Alan Greenspan's paper on the financial crisis calls for regulatory capital requirements on banks to be increased but also warns that there are limits to how much they can be increased. In his words: "Without adequate leverage, markets do not provide a rate of return on financial assets high enough to attract capital to that activity. Yet at too great a degree of leverage, bank solvency is at risk." Greg Mankiw wonders whether the above assertion does not violate the Modigliani-Miller Theorem and is right to do so. Although Greenspan's conclusion is correct, his argument is incomplete and misses out on the key reason why leverage matters for banks - the implicit and explicit creditor guarantee.

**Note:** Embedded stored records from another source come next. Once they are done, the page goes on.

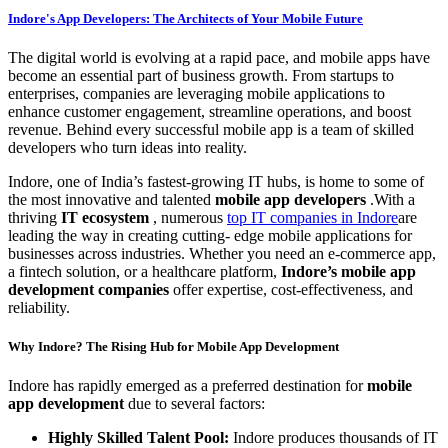
Indore's App Developers: The Architects of Your Mobile Future
The digital world is evolving at a rapid pace, and mobile apps have
become an essential part of business growth. From startups to
enterprises, companies are leveraging mobile applications to
enhance customer engagement, streamline operations, and boost
revenue. Behind every successful mobile app is a team of skilled
developers who turn ideas into reality.
Indore, one of India’s fastest-growing IT hubs, is home to some of
the most innovative and talented
mobile app developers
.With a
thriving
IT ecosystem
, numerous
top IT companies in Indore
are
leading the way in creating cutting- edge mobile applications for
businesses across industries. Whether you need an e-commerce app,
a fintech solution, or a healthcare platform,
Indore’s mobile app
development companies
offer expertise, cost-effectiveness, and
reliability.
Why Indore? The Rising Hub for Mobile App Development
Indore has rapidly emerged as a preferred destination for
mobile
app development
due to several factors:
Highly Skilled Talent Pool:
Indore produces thousands of IT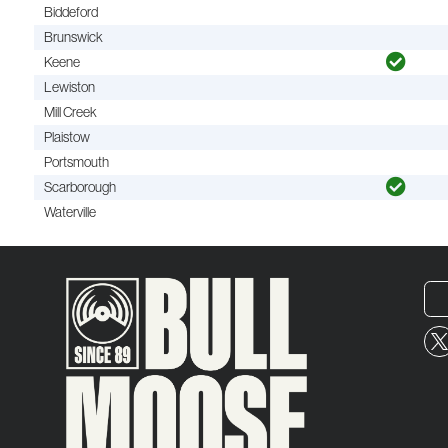
Biddeford
Brunswick
Keene
Lewiston
Mill Creek
Plaistow
Portsmouth
Scarborough
Waterville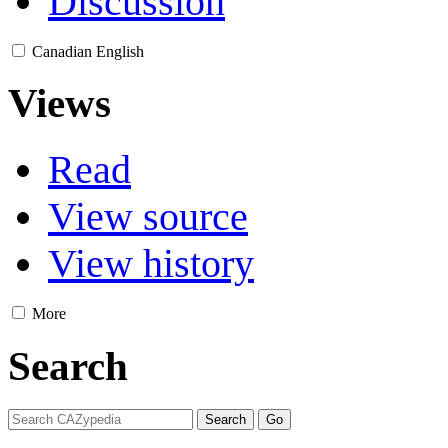
Discussion
Canadian English
Views
Read
View source
View history
More
Search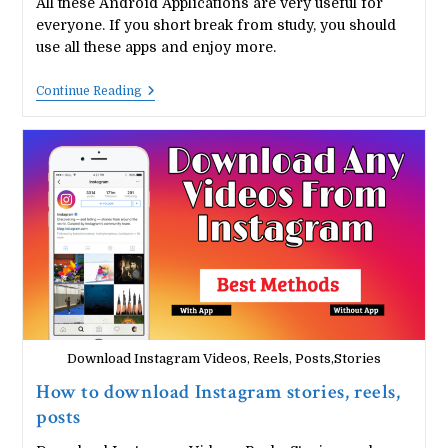
All these Android Applications are very useful for
everyone. If you short break from study, you should
use all these apps and enjoy more.
Top
Continue Reading
5
Entertainment
Apps
For
Android
Users:
Short
Break
From
Study
Download Instagram Videos, Reels, Posts,Stories
How to download Instagram stories, reels,
posts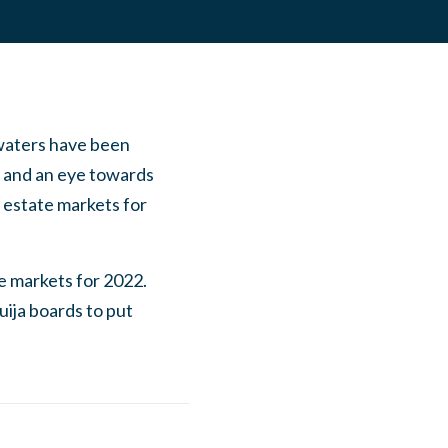
 waters have been
d, and an eye towards
 estate markets for
te markets for 2022.
uija boards to put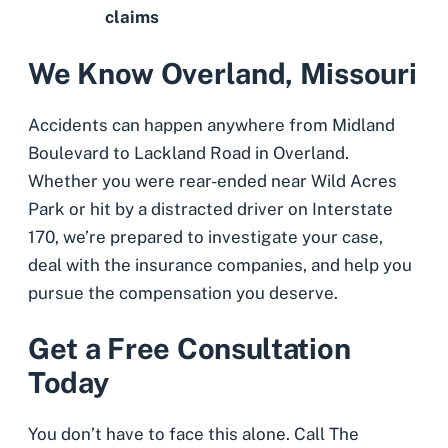
claims
We Know Overland, Missouri
Accidents can happen anywhere from Midland
Boulevard to Lackland Road in Overland.
Whether you were rear-ended near Wild Acres
Park or hit by a distracted driver on Interstate
170, we’re prepared to investigate your case,
deal with the insurance companies, and help you
pursue the compensation you deserve.
Get a Free Consultation
Today
You don’t have to face this alone. Call The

I explained the impact of creditor protection on banks' optimal leverage in my first note. The conclusions which I summarised in a more concise form in this note are as follows: Even a small probability of a partial bailout will reduce the rate of return demanded by bank creditors and this reduction constitutes an increase in firm value. In a simple Modigliani-Miller world, the optimal leverage for a bank is therefore infinite. Even without invoking Modigliani-Miller, the argument for this is intuitive. If each incremental unit of debt is issued at less than its true economic cost due to deposit insurance or the TBTF doctrine, it "increases the size of the pie" and adds to firm value. In reality of course, there are many limits to leverage, the most important being regulatory capital requirements.

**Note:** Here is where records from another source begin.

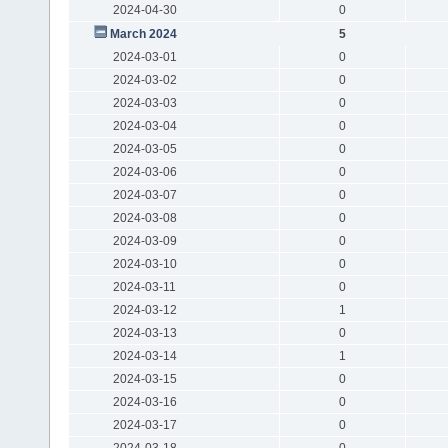
2024-04-30
0
March 2024
5
2024-03-01
0
2024-03-02
0
2024-03-03
0
2024-03-04
0
2024-03-05
0
2024-03-06
0
2024-03-07
0
2024-03-08
0
2024-03-09
0
2024-03-10
0
2024-03-11
0
2024-03-12
1
2024-03-13
0
2024-03-14
1
2024-03-15
0
2024-03-16
0
2024-03-17
0
2024-03-18
0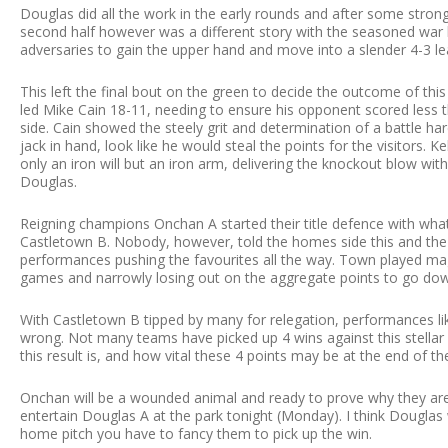
Douglas did all the work in the early rounds and after some stron
second half however was a different story with the seasoned war 
adversaries to gain the upper hand and move into a slender 4-3 l
This left the final bout on the green to decide the outcome of th
led Mike Cain 18-11, needing to ensure his opponent scored less 
side. Cain showed the steely grit and determination of a battle har
jack in hand, look like he would steal the points for the visitors.
only an iron will but an iron arm, delivering the knockout blow wit
Douglas.
Reigning champions Onchan A started their title defence with what 
Castletown B. Nobody, however, told the homes side this and the
performances pushing the favourites all the way. Town played magn
games and narrowly losing out on the aggregate points to go down
With Castletown B tipped by many for relegation, performances lik
wrong. Not many teams have picked up 4 wins against this stellar
this result is, and how vital these 4 points may be at the end of t
Onchan will be a wounded animal and ready to prove why they are
entertain Douglas A at the park tonight (Monday). I think Douglas 
home pitch you have to fancy them to pick up the win.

Indeed, the above is the main reason why we have any regulatory capital requirements at all. In the absence of regulation, a bank with blanket creditor protection will likely choose to operate with minimal equity capital especially when it has negligible franchise value or is insolvent. This is exactly what happened during the S&L crisis when bankrupt S&Ls with negligible franchise value bet the farm on the back of a capital structure almost completely funded by insured deposits.

Comments

Bill Miller

this is why the seizure of fannie mae and freddie mac and the wiping out of shareholder's equity including preferred equity that counted as tier 1 capital in the banking system was economically idiotic, though politically much applauded: those entities operated with a govt guarantee of their debt, so could never become insolvent in the sense of being unable to meet liabilities as they come due. they don't need accounting equity, which makes it silly for the govt to inject "equity" into them as losses eat thru the accounting equity line item. and of course the govt is not putting equity in at all--it is just issuing more debt and calling it equity. but the seizure of the gse's did wipe out real equity of common and preferred shareholders, whom the govt had encouraged to invest in those entities earlier in the year. the completely gratuitous preferred dividend elimination also eliminated capital from the banking system at the same time as treasury was telling banks to raise more capital. no wonder it only took 7 days from that for lehman to fail, merrill to be sold, aig to collapse etc. premptive seizure led to preemptive action to get one's cash out of financial institutions that might be the next to be seized.

admin

Bill - I agree. Forcing a writedown of the equity when the debt is guaranteed may look good in the press but is economically meaningless.